“My CPA Said the IRS Prohibits my 401K from Investing in Real Estate!”


This was a recent comment made regarding a soon-to-be client after visiting with their CPA.  While we do not hear this comment as much as we used to, we still do hear it.  Whether it is our CPA, financial adviser or broker, the mantra can be the same:  “The IRS doesn’t allow you to invest in assets like real estate.”  But, is this true?!  I mean, let’s face it…while the market has been doing well recently, does anyone trust its continued performance?  Even if the market was performing well, aren’t there individuals who might be interested in investing in other assets…as long as they followed the rules for their IRAs or 401Ks?!  I would guess…yes!

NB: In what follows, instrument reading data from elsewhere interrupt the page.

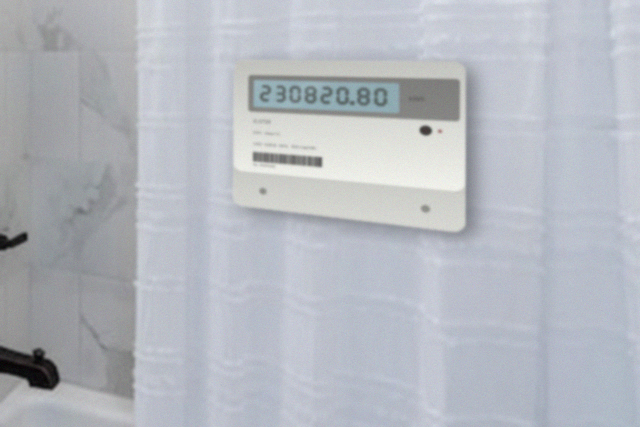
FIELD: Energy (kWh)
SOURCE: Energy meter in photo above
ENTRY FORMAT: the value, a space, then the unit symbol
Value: 230820.80 kWh
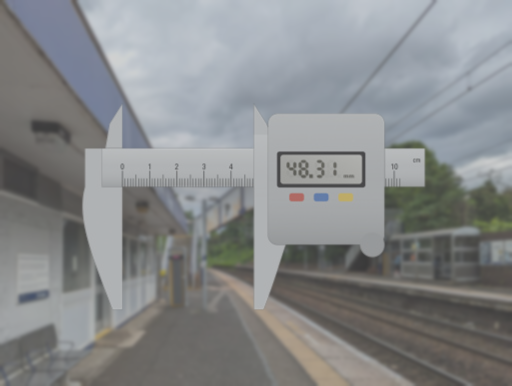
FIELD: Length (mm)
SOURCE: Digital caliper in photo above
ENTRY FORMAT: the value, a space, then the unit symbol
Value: 48.31 mm
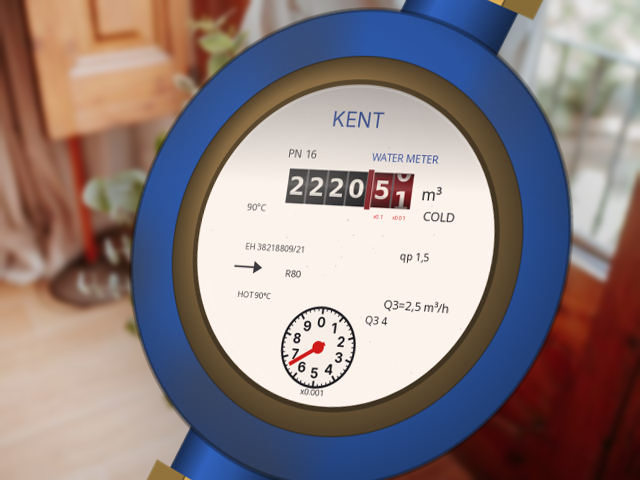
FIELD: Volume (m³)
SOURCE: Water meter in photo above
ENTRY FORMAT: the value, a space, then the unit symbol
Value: 2220.506 m³
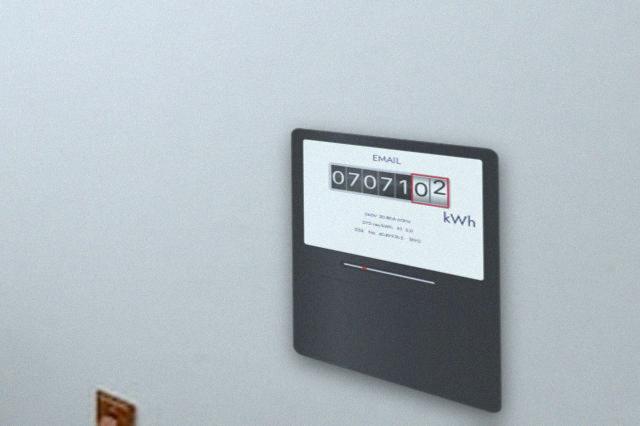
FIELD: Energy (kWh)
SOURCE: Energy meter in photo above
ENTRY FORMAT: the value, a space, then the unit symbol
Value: 7071.02 kWh
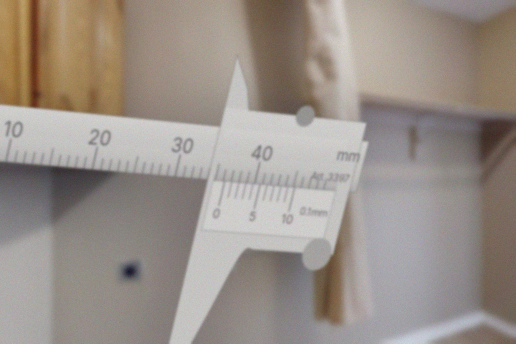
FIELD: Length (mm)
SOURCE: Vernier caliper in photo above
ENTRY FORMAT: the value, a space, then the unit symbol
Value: 36.2 mm
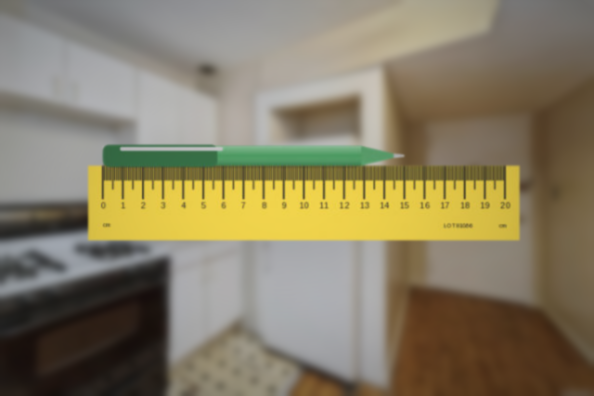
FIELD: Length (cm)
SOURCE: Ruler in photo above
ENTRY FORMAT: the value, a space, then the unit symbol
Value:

Which leads to the question…..what does the IRS say about investments in assets outside the “traditional” investment world of stocks, bonds and mutual funds?”  Here is a quote from the IRS website:

“…..because of administrative burdens, many IRA trustees do not allow IRA owners to invest IRA funds in real estate. IRA law does not prohibit investing in real estate but trustees are not required to offer real estate as an option.”

Okay, fair enough…I think that has been satisfactorily addressed.

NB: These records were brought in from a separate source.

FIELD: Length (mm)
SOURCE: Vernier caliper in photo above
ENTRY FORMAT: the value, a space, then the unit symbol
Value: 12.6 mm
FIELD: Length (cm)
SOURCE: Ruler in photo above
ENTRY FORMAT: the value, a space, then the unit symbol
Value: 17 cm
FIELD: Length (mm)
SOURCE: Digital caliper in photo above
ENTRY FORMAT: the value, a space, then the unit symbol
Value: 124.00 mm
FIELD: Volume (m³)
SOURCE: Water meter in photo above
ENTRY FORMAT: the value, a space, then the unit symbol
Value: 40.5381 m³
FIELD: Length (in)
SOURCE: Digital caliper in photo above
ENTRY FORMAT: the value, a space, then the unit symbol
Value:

So, folks it is about education.  I think we have established that and IRA (or 401K) can be established so that you have the ability to invest in assets outside the stock market.  Now, your job is to decide is you want to invest in what is referred to as “non-traditional” assets (e.g., real estate).  But, IF you could invest in both “traditional” and “non-traditional” assets from one account with possibly NO custodian fees, is that something you might want to consider?!

The fact of the matter is….no matter what you invest in, it should be a decision that you make and not your broker.  Take the time to study your choice of investments and make the decision that is best for you and your retirement, not the commissions received by your broker or financial planner.